■ Consigne A
Quelles personnes sont nommées dans l'article sur La forme de l'eau ? Donnez-les toutes.
■ Consigne B
Rédigez la suite de l'article sur La forme de l'eau, en reprenant après sa dernière phrase.
=== Texte de la page ===
Le Journal de Montreal - Weekend
Un amphibien amoureux et attachant
La forme de l’eau
C’est en voyant La créature du lagon
noir, lorsqu’il était petit, que Guillermo del Toro a su qu’un jour, il mettrait en scène un homme poisson, une créature fantastique à qui il ferait vivre une merveilleuse histoire d’amour. Il ne lui restait plus qu’à trouver l’étincelle…
« C’est en 2011 que j’ai entendu l’idée de base qui a débloqué le concept du film, a détaillé Guillermo del Toro lors d’une conférence de presse téléphonique. Daniel Kraus [NDLR l’auteur de
Trollhunters, écrit avec le cinéaste] m’a dit un jour qu’il avait pensé à l’histoire d’une femme de ménage qui rencontre un amphibien dans le laboratoire dans lequel elle travaille et elle le ramène chez elle. »
« En me demandant qui pourrait incarner la femme de ménage, j’ai immédiatement pensé à Sally Hawkins. Mon agent a appelé le sien en lui indiquant que j’écrivais l’histoire pour elle. Ç’a été la même chose pour Michael Shannon. Au fur et à mesure, en 2014, j’ai alors commencé à écrire spécifiquement pour Doug après l’avoir rencontré et lui avoir offert le rôle de la créature aquatique. »
=== Données affichées ===
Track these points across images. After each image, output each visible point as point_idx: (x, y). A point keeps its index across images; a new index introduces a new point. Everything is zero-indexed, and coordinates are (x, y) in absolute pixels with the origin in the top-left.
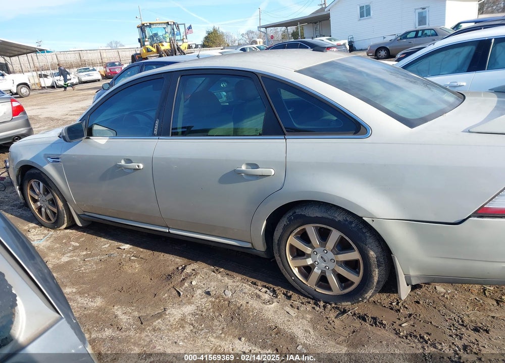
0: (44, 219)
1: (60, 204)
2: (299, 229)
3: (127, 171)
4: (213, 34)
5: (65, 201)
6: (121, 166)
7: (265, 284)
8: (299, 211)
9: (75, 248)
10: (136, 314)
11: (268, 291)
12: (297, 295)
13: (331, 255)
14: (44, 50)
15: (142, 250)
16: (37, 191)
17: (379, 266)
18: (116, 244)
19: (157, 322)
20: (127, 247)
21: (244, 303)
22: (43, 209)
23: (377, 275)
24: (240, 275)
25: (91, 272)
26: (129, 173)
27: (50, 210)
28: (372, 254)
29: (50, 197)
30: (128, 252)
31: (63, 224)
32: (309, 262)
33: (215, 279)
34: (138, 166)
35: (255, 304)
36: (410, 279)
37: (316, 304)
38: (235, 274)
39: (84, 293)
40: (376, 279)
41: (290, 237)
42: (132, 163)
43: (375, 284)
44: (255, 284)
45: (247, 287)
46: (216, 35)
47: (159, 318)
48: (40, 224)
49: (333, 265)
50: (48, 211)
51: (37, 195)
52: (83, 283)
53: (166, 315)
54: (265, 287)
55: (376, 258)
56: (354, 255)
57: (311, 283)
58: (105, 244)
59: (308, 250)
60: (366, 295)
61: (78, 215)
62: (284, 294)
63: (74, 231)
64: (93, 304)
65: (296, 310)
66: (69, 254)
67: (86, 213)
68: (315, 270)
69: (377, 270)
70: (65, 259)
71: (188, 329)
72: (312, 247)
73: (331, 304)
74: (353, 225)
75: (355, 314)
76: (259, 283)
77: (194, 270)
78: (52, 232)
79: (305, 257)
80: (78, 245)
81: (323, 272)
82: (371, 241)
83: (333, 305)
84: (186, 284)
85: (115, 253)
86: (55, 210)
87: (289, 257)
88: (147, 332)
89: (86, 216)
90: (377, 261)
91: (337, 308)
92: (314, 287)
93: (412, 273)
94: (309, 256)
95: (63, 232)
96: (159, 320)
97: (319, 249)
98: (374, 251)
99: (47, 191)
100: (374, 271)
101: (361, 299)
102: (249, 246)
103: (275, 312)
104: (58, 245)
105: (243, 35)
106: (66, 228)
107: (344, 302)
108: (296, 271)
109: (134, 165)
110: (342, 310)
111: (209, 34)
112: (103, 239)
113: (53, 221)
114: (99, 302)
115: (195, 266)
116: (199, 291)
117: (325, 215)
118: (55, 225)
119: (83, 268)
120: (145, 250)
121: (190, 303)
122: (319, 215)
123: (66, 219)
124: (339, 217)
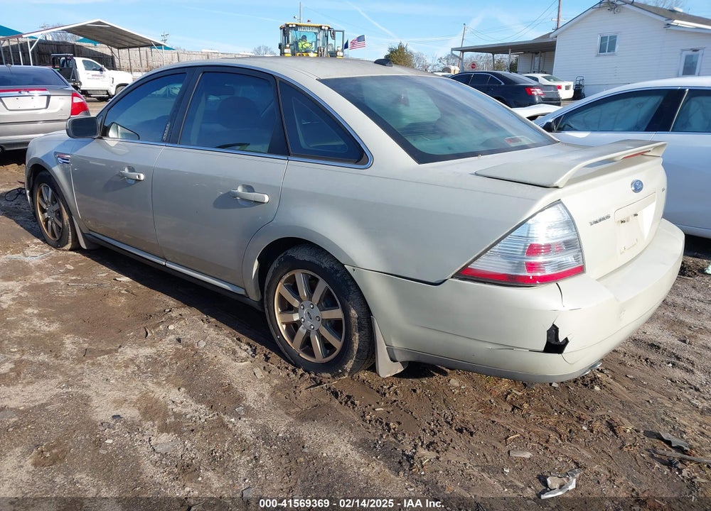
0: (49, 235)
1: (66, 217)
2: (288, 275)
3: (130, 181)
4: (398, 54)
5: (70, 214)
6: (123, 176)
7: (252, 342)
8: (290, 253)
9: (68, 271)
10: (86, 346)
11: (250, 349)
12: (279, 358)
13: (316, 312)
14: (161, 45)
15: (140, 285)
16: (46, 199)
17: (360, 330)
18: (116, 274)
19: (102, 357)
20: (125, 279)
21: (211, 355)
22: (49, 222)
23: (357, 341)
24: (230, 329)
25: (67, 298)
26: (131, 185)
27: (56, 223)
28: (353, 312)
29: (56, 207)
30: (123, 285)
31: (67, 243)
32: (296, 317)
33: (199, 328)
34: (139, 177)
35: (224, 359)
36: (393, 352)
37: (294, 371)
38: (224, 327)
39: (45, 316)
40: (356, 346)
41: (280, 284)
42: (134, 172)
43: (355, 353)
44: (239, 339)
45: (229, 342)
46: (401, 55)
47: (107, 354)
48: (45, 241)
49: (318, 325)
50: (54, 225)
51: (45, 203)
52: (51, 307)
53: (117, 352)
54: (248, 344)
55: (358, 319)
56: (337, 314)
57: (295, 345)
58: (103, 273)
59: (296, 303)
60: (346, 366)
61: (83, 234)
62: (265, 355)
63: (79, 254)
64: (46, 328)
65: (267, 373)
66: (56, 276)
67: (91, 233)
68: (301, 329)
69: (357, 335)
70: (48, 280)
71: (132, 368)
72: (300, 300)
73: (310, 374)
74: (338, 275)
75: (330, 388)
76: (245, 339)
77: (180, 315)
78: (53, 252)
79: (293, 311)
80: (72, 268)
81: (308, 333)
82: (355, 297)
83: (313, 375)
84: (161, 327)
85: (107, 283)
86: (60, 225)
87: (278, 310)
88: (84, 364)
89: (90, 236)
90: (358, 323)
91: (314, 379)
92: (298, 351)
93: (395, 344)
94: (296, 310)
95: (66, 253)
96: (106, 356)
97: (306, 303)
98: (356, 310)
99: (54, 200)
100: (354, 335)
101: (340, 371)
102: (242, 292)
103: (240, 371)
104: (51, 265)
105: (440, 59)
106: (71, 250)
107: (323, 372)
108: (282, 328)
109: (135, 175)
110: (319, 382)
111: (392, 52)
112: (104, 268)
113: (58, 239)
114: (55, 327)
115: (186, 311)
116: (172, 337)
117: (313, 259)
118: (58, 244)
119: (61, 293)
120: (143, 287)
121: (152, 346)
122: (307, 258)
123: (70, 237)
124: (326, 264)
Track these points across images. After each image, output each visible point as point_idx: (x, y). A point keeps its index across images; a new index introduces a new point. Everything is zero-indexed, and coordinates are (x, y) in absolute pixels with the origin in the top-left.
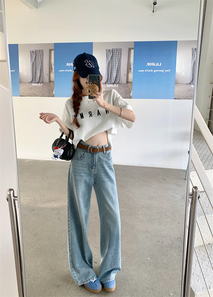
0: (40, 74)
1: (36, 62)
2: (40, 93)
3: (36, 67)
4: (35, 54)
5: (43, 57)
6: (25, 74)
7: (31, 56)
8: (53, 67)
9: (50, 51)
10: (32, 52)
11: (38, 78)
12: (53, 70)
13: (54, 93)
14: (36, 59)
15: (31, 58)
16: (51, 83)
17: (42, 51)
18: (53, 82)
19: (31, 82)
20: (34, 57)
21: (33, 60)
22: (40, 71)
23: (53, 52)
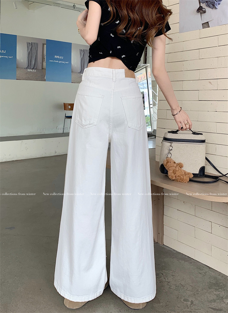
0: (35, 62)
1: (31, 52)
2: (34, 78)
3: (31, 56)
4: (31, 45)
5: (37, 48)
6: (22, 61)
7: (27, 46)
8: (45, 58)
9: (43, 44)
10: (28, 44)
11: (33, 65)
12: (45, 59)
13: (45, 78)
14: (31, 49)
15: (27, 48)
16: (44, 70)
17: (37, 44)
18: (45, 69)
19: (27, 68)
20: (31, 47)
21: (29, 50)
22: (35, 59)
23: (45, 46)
===
■ Réponse attendue A
Guillermo del Toro, Daniel Kraus, Sally Hawkins, Michael Shannon, Doug

■ Réponse attendue B
LABORATOIRE SECRET
La forme de l’eau réunit les éléments chers au créateur du Labyrinthe de Pan. L’intrigue se déroule en 1962, en pleine guerre froide. Elisa Esposito (Sally Hawkins) est muette, s’occupe de son voisin et ami Giles (Richard Jenkins), et travaille comme femme de ménage dans un laboratoire secret avec sa collègue et amie Zelda (Octavia Spencer). Un jour, les deux femmes sont affectées à l’entretien d’une pièce qui contient un aquarium dans lequel vit une créature (Doug Jones) mystérieuse. Le colonel Richard Strickland (Michael Shannon) est chargé de l’interroger et n’hésite pas à torturer cet être étrange, tandis que l’un des scientifiques, Robert Hoffstetler (Michael Stuhlbarg), tente de percer les secrets de sa morphologie, susceptible d’aider les États-Unis à envoyer un homme dans l’espace.
RENDRE L’INCROYABLE CRÉDIBLE
Pendant que Guillermo del Toro écrivait le scénario, il pensait aussi à l’aspect visuel du long métrage. « Nous avons mis trois ans à créer la créature, deux années ont été passées à l’imaginer et une année à réaliser le costume. »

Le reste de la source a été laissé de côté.